**DIRECTION**. Retype each entry below, keeping every character the same.

**INFORMATION SUPPLIED**.
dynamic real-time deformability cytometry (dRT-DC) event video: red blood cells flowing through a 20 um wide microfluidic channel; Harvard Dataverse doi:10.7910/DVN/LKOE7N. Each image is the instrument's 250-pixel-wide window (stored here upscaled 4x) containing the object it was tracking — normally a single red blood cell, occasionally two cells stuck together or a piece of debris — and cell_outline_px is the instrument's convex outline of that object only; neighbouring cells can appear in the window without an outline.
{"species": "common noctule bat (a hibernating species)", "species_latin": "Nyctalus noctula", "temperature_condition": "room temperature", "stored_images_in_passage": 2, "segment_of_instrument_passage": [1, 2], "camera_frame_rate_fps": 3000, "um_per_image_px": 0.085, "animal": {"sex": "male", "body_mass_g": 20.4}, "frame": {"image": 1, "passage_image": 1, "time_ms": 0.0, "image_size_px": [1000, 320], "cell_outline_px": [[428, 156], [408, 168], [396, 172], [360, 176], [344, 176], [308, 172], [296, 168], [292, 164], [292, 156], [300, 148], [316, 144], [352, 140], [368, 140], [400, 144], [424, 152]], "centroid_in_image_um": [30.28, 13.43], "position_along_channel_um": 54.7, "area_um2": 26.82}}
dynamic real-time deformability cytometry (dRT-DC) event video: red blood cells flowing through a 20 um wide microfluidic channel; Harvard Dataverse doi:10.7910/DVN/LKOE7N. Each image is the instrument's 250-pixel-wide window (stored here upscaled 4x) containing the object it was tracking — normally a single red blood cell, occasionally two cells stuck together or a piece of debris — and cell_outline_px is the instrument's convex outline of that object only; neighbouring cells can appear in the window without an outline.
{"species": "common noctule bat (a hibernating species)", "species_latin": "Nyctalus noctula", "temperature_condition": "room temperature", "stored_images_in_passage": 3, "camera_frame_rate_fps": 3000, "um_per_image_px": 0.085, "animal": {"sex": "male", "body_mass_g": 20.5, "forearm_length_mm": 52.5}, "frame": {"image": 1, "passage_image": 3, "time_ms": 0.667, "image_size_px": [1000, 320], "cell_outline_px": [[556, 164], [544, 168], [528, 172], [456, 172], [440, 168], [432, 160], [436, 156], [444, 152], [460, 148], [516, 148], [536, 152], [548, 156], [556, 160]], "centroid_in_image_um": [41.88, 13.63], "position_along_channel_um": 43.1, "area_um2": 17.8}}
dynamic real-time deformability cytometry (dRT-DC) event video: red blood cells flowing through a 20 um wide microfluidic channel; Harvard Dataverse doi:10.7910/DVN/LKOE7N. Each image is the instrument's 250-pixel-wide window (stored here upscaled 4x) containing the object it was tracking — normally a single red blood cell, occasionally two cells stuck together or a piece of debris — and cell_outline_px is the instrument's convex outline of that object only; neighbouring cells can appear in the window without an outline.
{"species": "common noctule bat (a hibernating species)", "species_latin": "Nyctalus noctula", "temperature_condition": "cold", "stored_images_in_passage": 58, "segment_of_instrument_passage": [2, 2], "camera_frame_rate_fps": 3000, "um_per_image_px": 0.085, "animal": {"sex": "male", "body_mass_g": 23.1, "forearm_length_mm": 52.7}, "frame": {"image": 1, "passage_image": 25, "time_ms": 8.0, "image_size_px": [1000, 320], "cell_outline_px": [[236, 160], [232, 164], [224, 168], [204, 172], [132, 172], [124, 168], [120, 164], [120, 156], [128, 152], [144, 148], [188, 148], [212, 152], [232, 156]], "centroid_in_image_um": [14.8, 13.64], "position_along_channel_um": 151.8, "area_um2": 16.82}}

**COMPLETE ANSWER**.
dynamic real-time deformability cytometry (dRT-DC) event video: red blood cells flowing through a 20 um wide microfluidic channel; Harvard Dataverse doi:10.7910/DVN/LKOE7N. Each image is the instrument's 250-pixel-wide window (stored here upscaled 4x) containing the object it was tracking — normally a single red blood cell, occasionally two cells stuck together or a piece of debris — and cell_outline_px is the instrument's convex outline of that object only; neighbouring cells can appear in the window without an outline.
{"species": "common noctule bat (a hibernating species)", "species_latin": "Nyctalus noctula", "temperature_condition": "room temperature", "stored_images_in_passage": 2, "segment_of_instrument_passage": [1, 2], "camera_frame_rate_fps": 3000, "um_per_image_px": 0.085, "animal": {"sex": "male", "body_mass_g": 20.4}, "frame": {"image": 1, "passage_image": 1, "time_ms": 0.0, "image_size_px": [1000, 320], "cell_outline_px": [[428, 156], [408, 168], [396, 172], [360, 176], [344, 176], [308, 172], [296, 168], [292, 164], [292, 156], [300, 148], [316, 144], [352, 140], [368, 140], [400, 144], [424, 152]], "centroid_in_image_um": [30.28, 13.43], "position_along_channel_um": 54.7, "area_um2": 26.82}}
dynamic real-time deformability cytometry (dRT-DC) event video: red blood cells flowing through a 20 um wide microfluidic channel; Harvard Dataverse doi:10.7910/DVN/LKOE7N. Each image is the instrument's 250-pixel-wide window (stored here upscaled 4x) containing the object it was tracking — normally a single red blood cell, occasionally two cells stuck together or a piece of debris — and cell_outline_px is the instrument's convex outline of that object only; neighbouring cells can appear in the window without an outline.
{"species": "common noctule bat (a hibernating species)", "species_latin": "Nyctalus noctula", "temperature_condition": "room temperature", "stored_images_in_passage": 3, "camera_frame_rate_fps": 3000, "um_per_image_px": 0.085, "animal": {"sex": "male", "body_mass_g": 20.5, "forearm_length_mm": 52.5}, "frame": {"image": 1, "passage_image": 3, "time_ms": 0.667, "image_size_px": [1000, 320], "cell_outline_px": [[556, 164], [544, 168], [528, 172], [456, 172], [440, 168], [432, 160], [436, 156], [444, 152], [460, 148], [516, 148], [536, 152], [548, 156], [556, 160]], "centroid_in_image_um": [41.88, 13.63], "position_along_channel_um": 43.1, "area_um2": 17.8}}
dynamic real-time deformability cytometry (dRT-DC) event video: red blood cells flowing through a 20 um wide microfluidic channel; Harvard Dataverse doi:10.7910/DVN/LKOE7N. Each image is the instrument's 250-pixel-wide window (stored here upscaled 4x) containing the object it was tracking — normally a single red blood cell, occasionally two cells stuck together or a piece of debris — and cell_outline_px is the instrument's convex outline of that object only; neighbouring cells can appear in the window without an outline.
{"species": "common noctule bat (a hibernating species)", "species_latin": "Nyctalus noctula", "temperature_condition": "cold", "stored_images_in_passage": 58, "segment_of_instrument_passage": [2, 2], "camera_frame_rate_fps": 3000, "um_per_image_px": 0.085, "animal": {"sex": "male", "body_mass_g": 23.1, "forearm_length_mm": 52.7}, "frame": {"image": 1, "passage_image": 25, "time_ms": 8.0, "image_size_px": [1000, 320], "cell_outline_px": [[236, 160], [232, 164], [224, 168], [204, 172], [132, 172], [124, 168], [120, 164], [120, 156], [128, 152], [144, 148], [188, 148], [212, 152], [232, 156]], "centroid_in_image_um": [14.8, 13.64], "position_along_channel_um": 151.8, "area_um2": 16.82}}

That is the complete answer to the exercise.